When using the virtualization API, subsystems are passthrough by default instead of deny by default.

use std::fs;
use wasi_virt::{WasiVirt, FsEntry};

fn main() {
    let mut virt = WasiVirt::new();

    // allow all subsystems initially
    virt.allow_all();

    // ignore stdio
    virt.stdio().ignore();

    virt.env()
      // provide an allow list of host env vars
      .allow(&["PUBLIC_ENV_VAR"])
      // provide custom env overrides
      .overrides(&[("SOME", "ENV"), ("VAR", "OVERRIDES")]);
        
    virt.fs()
        // deny arbitrary host preopens
        .deny_host_preopens()
        // mount and virtualize a local directory recursively
        .virtual_preopen("/dir", "/local/dir")
        // create a virtual directory containing some virtual files
        .preopen("/another-dir", FsEntry::Dir(BTreeMap::from([
          // create a virtual file from the given UTF8 source
          ("file.txt", FsEntry::Source("Hello world")),
          // create a virtual file read from a local file at
          // virtualization time
          ("another.wasm", FsEntry::Virtualize("/local/another.wasm"))
          // create a virtual file which reads from a given file
          // path at runtime using the runtime host filesystem API
          ("host.txt", FsEntry::RuntimeFile("/runtime/host/path.txt"))
        ])));

    // compose the virtualization with a component
    virt.compose("path/to/component.wasm");
    // filter enabled subsystems by imports on the composed component
    virt.filter_imports().unwrap();

    let virt_component_bytes = virt.finish().unwrap();
    fs::write("virt.component.wasm", virt_component_bytes).unwrap();
}

When calling a subsystem for the first time, its virtualization will be enabled. Subsystems not used or configured at all will be omitted from the virtualization entirely.

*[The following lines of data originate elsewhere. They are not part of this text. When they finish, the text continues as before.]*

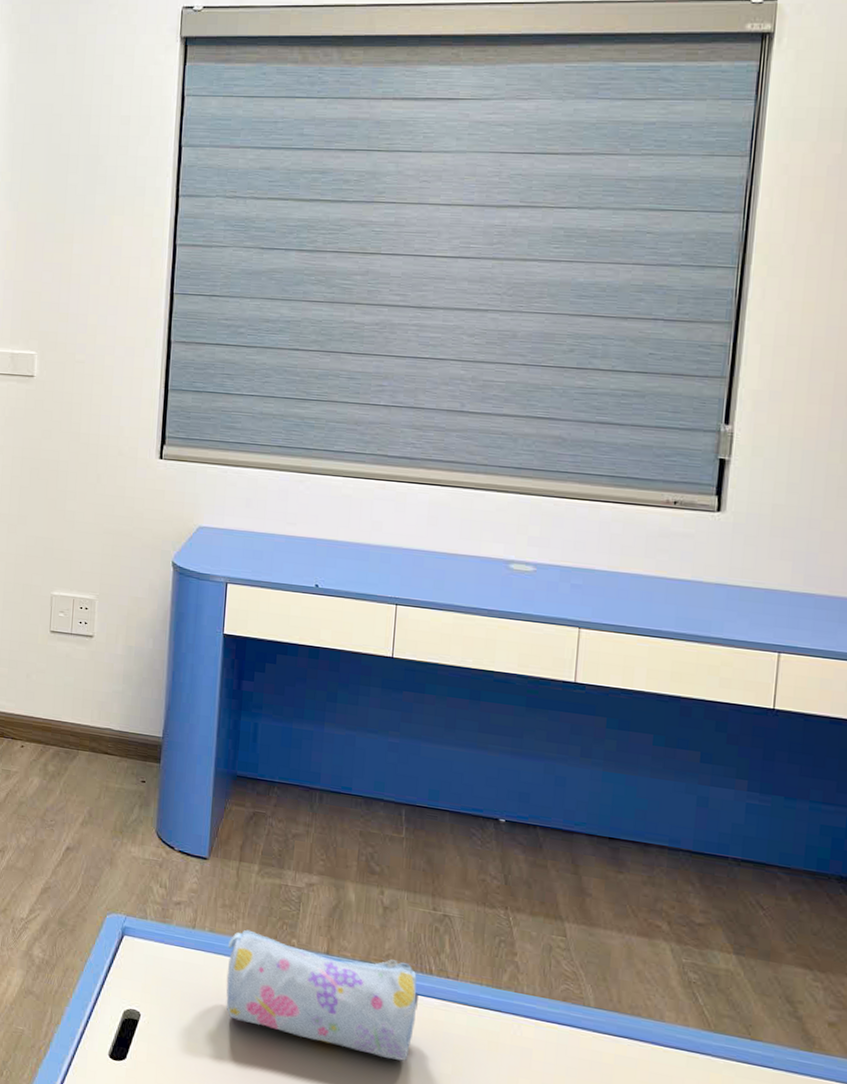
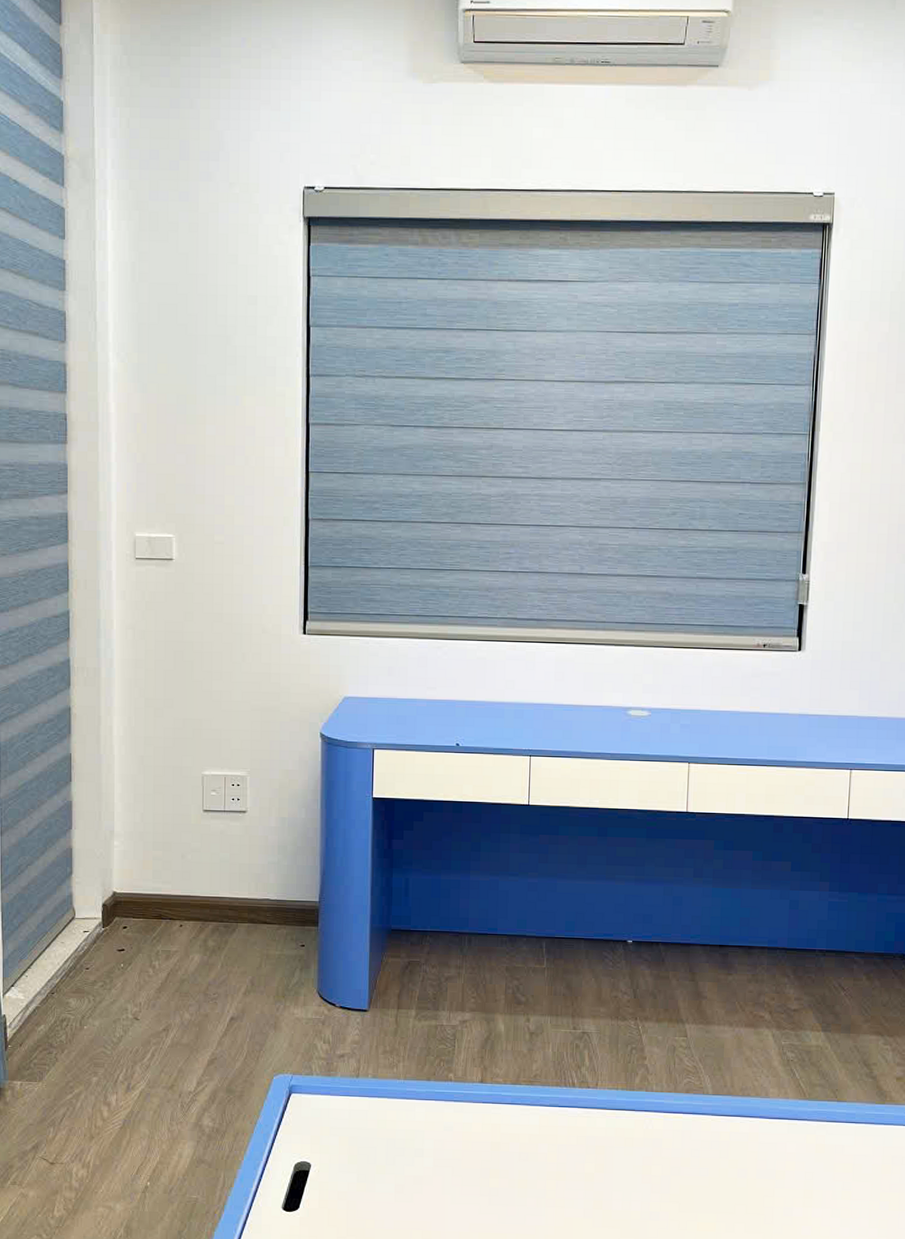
pencil case: present [226,929,418,1061] -> none [390,1071,563,1169]

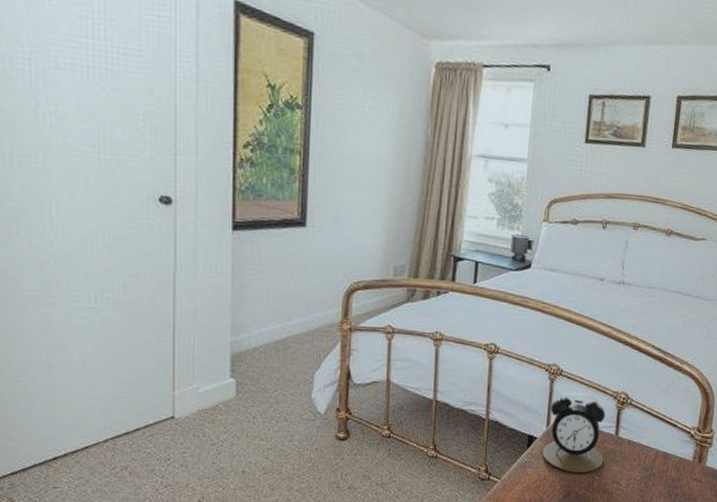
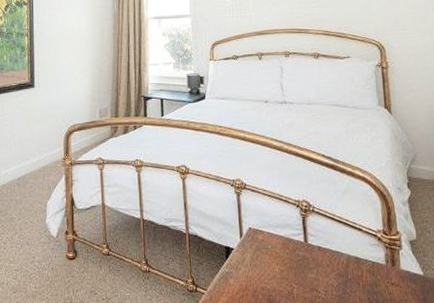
alarm clock: present [542,393,606,472] -> none [240,204,299,281]

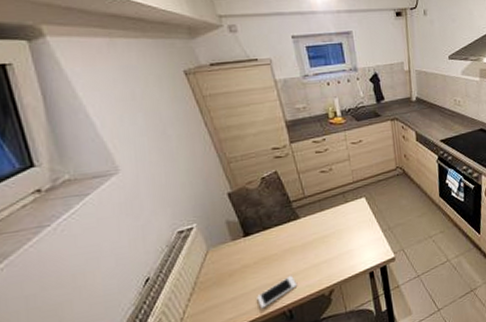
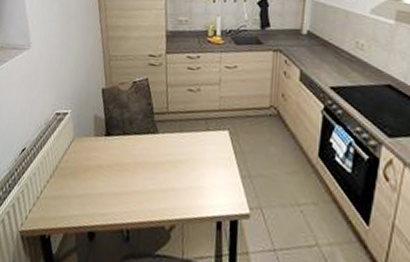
cell phone: present [257,275,298,309] -> none [101,191,141,218]

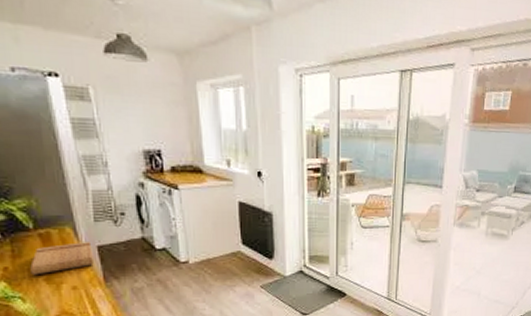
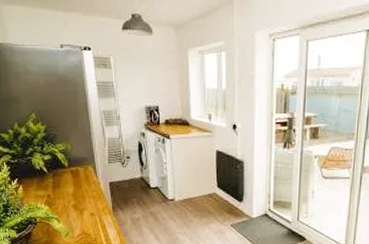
cutting board: present [30,242,94,276] -> none [64,178,106,203]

Selective Subsystem Virtualization

By default, when using the wasi-virt CLI command, all virtualizations are enabled. This way, not only is encapsulation the default, but composition with arbitrary components will always work out as all interfaces for WASI should always be available.

Selective subsystem virtualization can be performed directly with the WASI Virt library as above (which does not virtualize all subsystems by default). This allows virtualizing just a single subsystem like env, where it is possible to virtualize only that subsystem and skip other virtualizations and end up creating a smaller virtualization component.

When directly composing another component, individual subsystems are disabled if the composed component does not import that subsystem. This behavior reduces imports in the output component that are never actually used.

There is an important caveat to this: as soon as any subsystem uses IO, all subsystems using IO need to be virtualized in order to fully subclass streams and polls in the virtualization layer. In future this caveat requirement should weaken as these features lower into the core ABI in subsequent WASI versions.

wasm-tools compose will error in these scenarios, and better error messaging may be provided in future when performing invalid compositions like the above. Missing subsystems can be usually detected from the composition warnings list.

Contributing

Note: You may need to install the wasm32-wasi target if not already added (rustup target add wasm32-wasi).

To build, run ./build-adapter.sh which builds the master virtual-adapter component, followed by cargo build to build the virtualization tooling (located in src).

Tests can be run with cargo test, which runs the tests in tests/virt.rs.

Test components are built from the tests/components directory, and run against the configurations provided in tests/cases.

To update WASI, lib/wasi_snapshot_preview1.reactor.wasm needs to be updated to the latest Wasmtime build, and the wit/deps folder needs to be updated with the latest WASI definitions.

License

This project is licensed under the Apache 2.0 license with the LLVM exception. See LICENSE for more details.

Contribution

Unless you explicitly state otherwise, any contribution intentionally submitted for inclusion in this project by you, as defined in the Apache-2.0 license, shall be licensed as above, without any additional terms or conditions.